Suicide assessment team in the ED
Suicide assessment team in the ED
Understanding those at risk
Michelle Buckman, RN, MSN, is a psychiatric clinical nurse specialist working as a consultant to the Loma Linda University Medical Center emergency department. Since The Joint Commission issued its Sentinel Event Alert on preventing suicide, Loma Linda has created a suicide assessment team, with Buckman as a consultant.
"We're looking at best practices, and we're just wanting to make sure we have not missed a single dot on the 'i' or a cross on the 't', and that there's just nothing anywhere we couldn't improve on within the behavioral medicine center [BMC] and emergency room," she says.
The team began with everyone bringing in what they were doing on their specific unit, with Buckman organizing the ED standards and policies, the best practices in place. "We're all going to look through that and see if there's anything we should add or change or take. We're looking at cases. We're looking at the near suicide cases we've had. Thank goodness, we've never in the BMC or in the ED, that we know of, had a completed suicide."
Not that patients haven't tried. "We've found people with shoestrings around their neck, and we've found people in the act of trying to hurt themselves," she says.
She says the team will review those cases and see what could have been done differently; they're also looking at job descriptions, shift duties, and the environment of care for any risks. "We are really working on awareness, awareness, awareness. And going through with a fine-tooth comb everything we do at all times to make sure that we can't be better at finding any missing pieces where a patient could slip through and hurt themselves or kill themselves," Buckman says.
Who's at risk
"You want to look at the general demographics that have been standardized by researchers, and that is men over 65, adolescents. The third leading cause of death for people age 15 to 25 in this country is suicide. So those people. When you add that with things like a romantic breakup, loss of a job, mental illness, traumatic events, they're at very high risk," she says.
Other high-risk triggers: homelessness, low socioeconomic status, and drugs and alcohol. Elderly people also are high risk. "When they talk about suicide, don't take that lightly. Take it seriously because the means of suicide that they use are very violent. They shoot themselves in the head, they takes overdoses, and wrap their faces in plastic," she says. Elderly men who have lost many friends, independence, and good health use serious means to end their lives, so being aware of this is important, Buckman says.
American Indians are at higher risk, as well as homosexuals, she says. And those addicted to drugs or alcohol, who also suffer from chronic pain should also be watched. "Another group of people are those with chronic medical or terminal illness. [People with cancer or end-stage diseases.] Somebody who has been in a lot of pain or suddenly just can't take a new diagnosis," she says. Another group is people who have been in accidents and are left with disfigurements.
She says to first look at demographics and those groups automatically at high risk. "And then on top of that, are they getting a bad diagnosis? Or are they somebody who has a history of mental illness? Are they somebody who you've noticed is not having any visitors at all, they have no family come, they have no friends come, they're wrapped up in a blanket and they don't care what pills the doctor prescribes for them, they just do what they're told without any participation in their treatment," she says.
A person who is 40, has a supportive family, and strong faith is not at a high risk for suicide, Buckman says.
It's important staff also understand what patients' behavior may be signalling. "Do they look depressed? Do they have a flat affect, no interest in treatment, have they stopped eating? Have they stopped grooming? If family was coming to visit, have they now refused that?"

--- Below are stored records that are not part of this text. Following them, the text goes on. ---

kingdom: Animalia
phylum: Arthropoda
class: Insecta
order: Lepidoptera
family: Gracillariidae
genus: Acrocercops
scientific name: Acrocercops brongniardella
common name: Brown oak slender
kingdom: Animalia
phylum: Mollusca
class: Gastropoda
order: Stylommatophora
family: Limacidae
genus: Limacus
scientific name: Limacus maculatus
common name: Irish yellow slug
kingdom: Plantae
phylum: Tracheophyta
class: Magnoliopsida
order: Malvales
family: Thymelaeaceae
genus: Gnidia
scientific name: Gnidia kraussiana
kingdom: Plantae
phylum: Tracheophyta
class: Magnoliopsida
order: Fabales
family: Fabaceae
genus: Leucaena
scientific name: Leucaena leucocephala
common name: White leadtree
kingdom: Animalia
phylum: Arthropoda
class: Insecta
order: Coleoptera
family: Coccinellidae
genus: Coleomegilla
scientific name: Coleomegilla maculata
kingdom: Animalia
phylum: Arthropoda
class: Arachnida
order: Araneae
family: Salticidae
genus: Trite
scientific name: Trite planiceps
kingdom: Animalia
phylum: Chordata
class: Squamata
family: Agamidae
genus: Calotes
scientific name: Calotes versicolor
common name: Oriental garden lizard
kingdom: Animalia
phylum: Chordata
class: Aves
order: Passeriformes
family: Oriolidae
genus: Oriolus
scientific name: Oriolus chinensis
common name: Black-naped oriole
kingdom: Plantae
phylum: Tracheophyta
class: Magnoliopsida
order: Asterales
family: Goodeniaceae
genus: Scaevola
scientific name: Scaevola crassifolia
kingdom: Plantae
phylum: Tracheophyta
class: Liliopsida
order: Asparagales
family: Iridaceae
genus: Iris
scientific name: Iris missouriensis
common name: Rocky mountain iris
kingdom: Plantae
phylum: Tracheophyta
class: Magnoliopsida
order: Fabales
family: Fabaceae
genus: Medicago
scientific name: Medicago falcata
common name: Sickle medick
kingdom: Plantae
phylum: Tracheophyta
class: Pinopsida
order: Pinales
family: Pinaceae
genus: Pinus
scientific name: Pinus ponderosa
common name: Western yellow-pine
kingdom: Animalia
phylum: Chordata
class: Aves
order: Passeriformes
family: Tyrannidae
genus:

As far as keeping the environment of care safe, that, too, took a lot of awareness and education, she says, from kitchen workers to engineers. She says often items such as nails or pieces of wire will fall from engineers' tool belts. Cleansers should be kept inconspicuously in carts. Watch for breakaway bars in showers and check on patients in the shower, she suggests. Don't let them bring in long pants or gowns that they could use to hang themselves. Watch IV poles, IV needles. She says med/surg physicians and nurses might not be used to thinking this way, but they have to.